EXERCISE DIRECTIONS:
Continue the post below about the daily sweep that chases stuck jobs, picking up right after its final sentence.

EXTRACT:
# # #
How a quiet stage gets chased
The notifier is judged less by the updates it sends when things move than by what it does when they don’t. This post is about the daily sweep: how it finds a job that has been stuck in one stage too long, sends the customer an honest holding note rather than leaving them guessing, and nudges the shop — without ever nagging or texting at midnight.
Key takeaways
- A daily sweep runs on EventBridge Scheduler and checks how long each open job has sat in its current stage.
- Each stage has its own dwell threshold in settings — “awaiting parts” is allowed longer than “ready to collect”.
- A job past its threshold gets two things: an honest holding note to the customer and a nudge to the shop.
- The sweep de-duplicates, so a stuck job is chased once, not every day — it never turns into a nag.
- It respects quiet hours and never invents progress; a holding note says the truth, that the job is still at this stage.
The updates that don’t fire themselves
Everything so far reacts to movement: a job changes stage, a message goes out. But the moments that actually lose a customer’s trust are the ones where nothing moves. A part is back-ordered and the job sits in awaiting parts for a week. A repair is finished but nobody texts, so it waits in ready while the customer assumes it isn’t done. A job quietly falls behind a busy bench and is simply forgotten. None of these produce a stage change, so none of them would ever trigger a message — which is exactly why a customer is left guessing. The sweep exists to catch the absence of movement.
How the sweep finds a stuck job
Once a day, on an EventBridge Scheduler rule timed for early morning, jsnr-sweep wakes up and walks the open jobs. For each one it works out how long the job has been sitting in its current stage — the time since the last entry in jsnr-stage-history. Then it compares that dwell time against the threshold for that stage, read from the shop settings. The thresholds differ by stage on purpose: a day in diagnosing might be fine, two days in in progress normal, but more than a few hours in ready means a finished job nobody’s collected and the customer probably hasn’t been told. Awaiting parts gets the longest leash, because everyone understands a supplier delay — but even that has a limit, beyond which silence becomes neglect.
A job under its threshold is left alone; the sweep is meant to be quiet, not chatty. A job over its threshold is a stuck job, and that’s where the sweep acts.
# # #
GIVEN DATA:
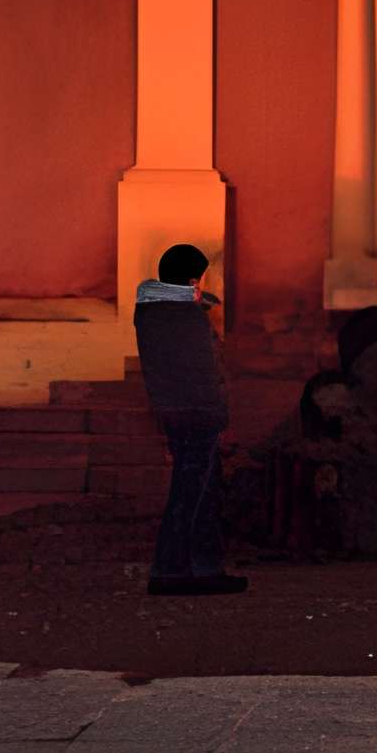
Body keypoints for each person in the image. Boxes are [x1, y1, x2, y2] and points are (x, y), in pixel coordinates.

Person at [134, 242, 243, 595]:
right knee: (192, 492)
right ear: (191, 278)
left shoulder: (153, 311)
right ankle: (172, 569)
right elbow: (204, 370)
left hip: (176, 409)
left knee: (201, 490)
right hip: (196, 411)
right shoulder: (184, 317)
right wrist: (219, 412)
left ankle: (201, 567)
# # #
REPLY:
What chasing actually does
A stuck job gets chased in two directions at once. Outward, the customer gets an honest holding note — routed through the same composer and sender as any other message, so it lands in the shop’s voice on the customer’s channel. The wording is built on the one true fact available: the job is still at this stage, and here’s what that means. “Hi Maya — a quick update: your repair is still waiting on a part from our supplier. We haven’t forgotten it, and we’ll text you the moment it’s back in. Thanks for your patience.” It promises nothing it can’t keep, and it never pretends the job moved — the composer’s rule against inventing a stage holds here just as it does on a real move.
Inward, the shop gets a nudge — a short digest of every job over threshold, so the bench can act before the customer has to chase. That’s often the more valuable half: the holding note buys patience, but the nudge is what actually gets the part chased or the finished job handed over. The customer-facing message keeps goodwill; the internal one fixes the cause.
The guard that makes this safe to run daily is dedupe. Left naive, the sweep would re-send the same holding note every morning a job stayed stuck — turning a thoughtful update into a daily nag that trains the customer to ignore you. So the sweep records, in the notifications log, that it has already chased a given job at a given stage, and won’t chase the same job-and-stage again until either the job moves or a much longer re-chase interval passes. A stuck job is acknowledged once, not every day. And like every other message, a holding note that would land inside quiet hours is held until morning — a stalled job is never urgent enough to justify a 3am text.
Why this half earns its keep
The reactive half of the system — a move, a message — is the part that’s easy to demo. The sweep is the part that earns the goodwill. Customers rarely remember the routine “in progress” text; they vividly remember the time a shop went silent on them for a week, and the time a different shop got ahead of the problem with “just so you know, we’re still waiting on your part.” The first becomes a one-star review; the second becomes a regular. A stalled job is going to happen — suppliers are late, benches get busy — and the difference between a complaint and a shrug is almost always whether the customer heard about it before they had to ask.
And because the sweep reuses the same composer, sender, quiet-hours, and dedupe machinery as everything else, it adds this whole safety net for the cost of one scheduled function and a handful of thresholds in a doc. The shop tunes how patient or proactive it wants to be by editing numbers, not code.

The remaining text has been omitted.